Abby Hopp is shown with a dairy cow she is taking to the Fillmore County Fair later this month. She is a member of the Chatfield Root River Rabbits 4-H Club.  GRETCHEN MENSINK LOVEJOY/CHATFIELD NEWS
Abby Hopp is shown with a dairy cow she is taking to the Fillmore County Fair later this month. She is a member of the Chatfield Root River Rabbits 4-H Club. GRETCHEN MENSINK LOVEJOY/CHATFIELD NEWS
Abby Hopp wanted some Sass in the show ring.

"I wanted to show pigs like Alex Sass," said the Chatfield Root River Rabbits 4-H member. She recalled how she became a 4-H Cloverbud in kindergarten because she saw 4-H alum Sass's success in the Fillmore County Fair show ring.

Hopp, who lives on Sass Dairy Farm outside of Chatfield, where her father, Doug, is herdsman, gained confidence from joining 4-H at her parents' encouragement.

According to her mother, Heather, she ventured to take on projects such as dairy, swine, woodworking, purchased clothing, fishing sports, exploring animals, child development and safety, fine arts and more. She has also vied for leadership positions within the club.

Abby has held office as club secretary and treasurer, and as federation vice president.

She explained, "Being vice president means I'm in charge of the Ambassadors program, which is for sixth through 12th graders. I help plan events for the fair. We did a lock-in in March, and I'm hoping that the events we planned for the fair go well."

Abby also shared that she feels more confident and knows that her teamwork skills are better than they used to be. "My speaking skills are better - I used to be really shy - and I can plan events by myself," she added. "I know the components I need to go into an event, so I can plan an event with a friend and not need help."

This year, the 15-year-old dairy devotee has been in the barn caring for six dairy cows and five pigs. She's also planning on bringing purchased clothing, photography, youth leadership, food and nutrition and self-determined projects, as well as working on the club's banner and its Community Pride project.

"I took a cow and a heifer and got to go to the state fair the first year I was eligible. The last two years, I was honored in the Dairy Showcase," Abby added.

She explained that the top 25 dairy kids at the state fair are awarded a prize because they don't sell their dairy cows at the end of the fair. Instead, their cows are returned to the barn to be milked.

Abby said, "I got 18th and 12th out of 25."

The week before the fair is the busiest for her as she prepares her projects, Abby said. "I start a long time before - in March, I pick out 25 to 50 in a class or age group of cows and register my choices ahead of time. I don't know how they'll grow, but I switch them to eating hay. When I'm judging them, I pick the tallest, the best, and then I get them to lose or gain weight based on what I feed them."

Abby has been a member of the dairy quiz bowl team since she was in fourth grade, so choosing a cow or heifer to take to the fair may not be an easy decision, but it's one that's made judiciously.

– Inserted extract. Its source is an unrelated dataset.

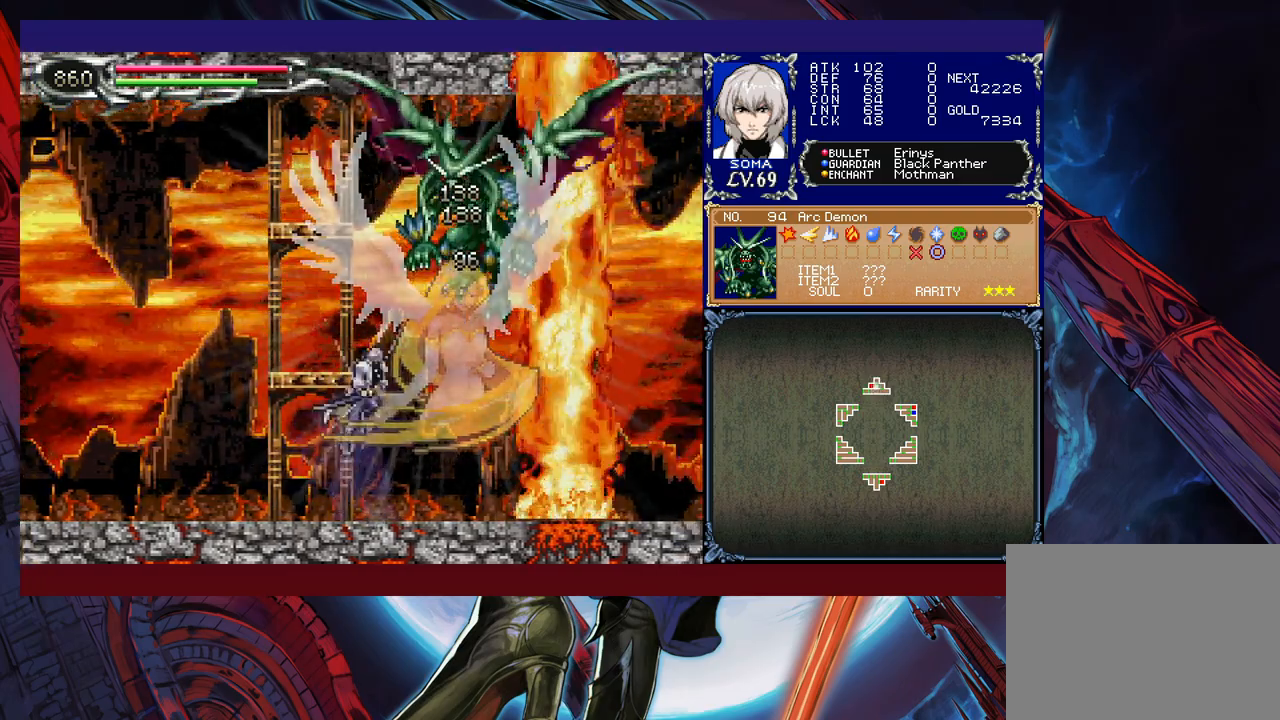
{"buttons": [], "left_stick": "right", "events": [[100, "A", "up"], [117, "B", "up"], [217, "left_stick", "left"], [467, "left_stick", "right"]]}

She has chosen a two-year-old heifer, and she'd like to see if it shows well and hopes to go to the state fair.

"I hope my pigs do good, too," Abby said. "A lot of my friends are at the fair with their dairy, and I like training, showing, meeting a lot of friends and showing my cows at the state fair."

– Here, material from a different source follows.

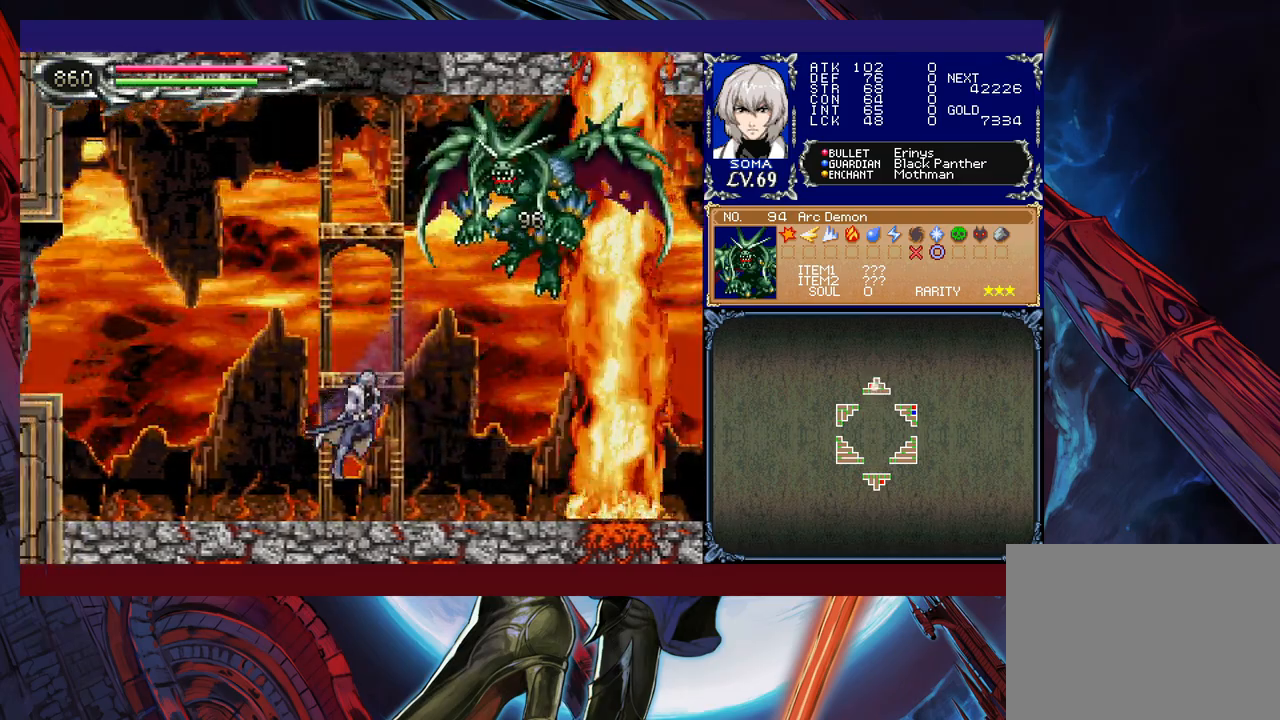
{"buttons": [], "left_stick": "center", "events": [[17, "B", "down"], [67, "A", "down"], [150, "B", "up"], [150, "left_stick", "center"], [167, "A", "up"]]}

She thinks the best part of showing dairy is participants keep them every year instead of having to buy a new one. "You get to watch it grow from a until you have to sell it, and I haven't had to do that yet," Abby said. "I like all the people around in the coliseum. It's like a game to see what you can get. You're basically proving what you've done all's basically the reward at the end."

Abby knows that the ways to achieve that reward mean getting out of bed and cleaning, grooming and exercising her animals and she anticipates showing them.

"I wash and clip, walk pigs to build their muscle, wash and clip cows. I look forward to seeing how it pays off, how I can improve what I've had at the state fair, and then starting over again," she said. "I love everything about the fair and 4-H. 4-H is pretty awesome. And the fair...cheese curds. I'll love them forever. It's fair season when I have them."

Abby aspires first to do well at the fair, have her cheese curds and eat them, too, then to run for president of the Root River Rabbits 4-H Club and also for treasurer of the Fillmore County 4-H Federation.

In the future, Abby hopes to have her own farm. "My dream is to have a dairy, beef and swine farm...a small farm of maybe 50," she concluded.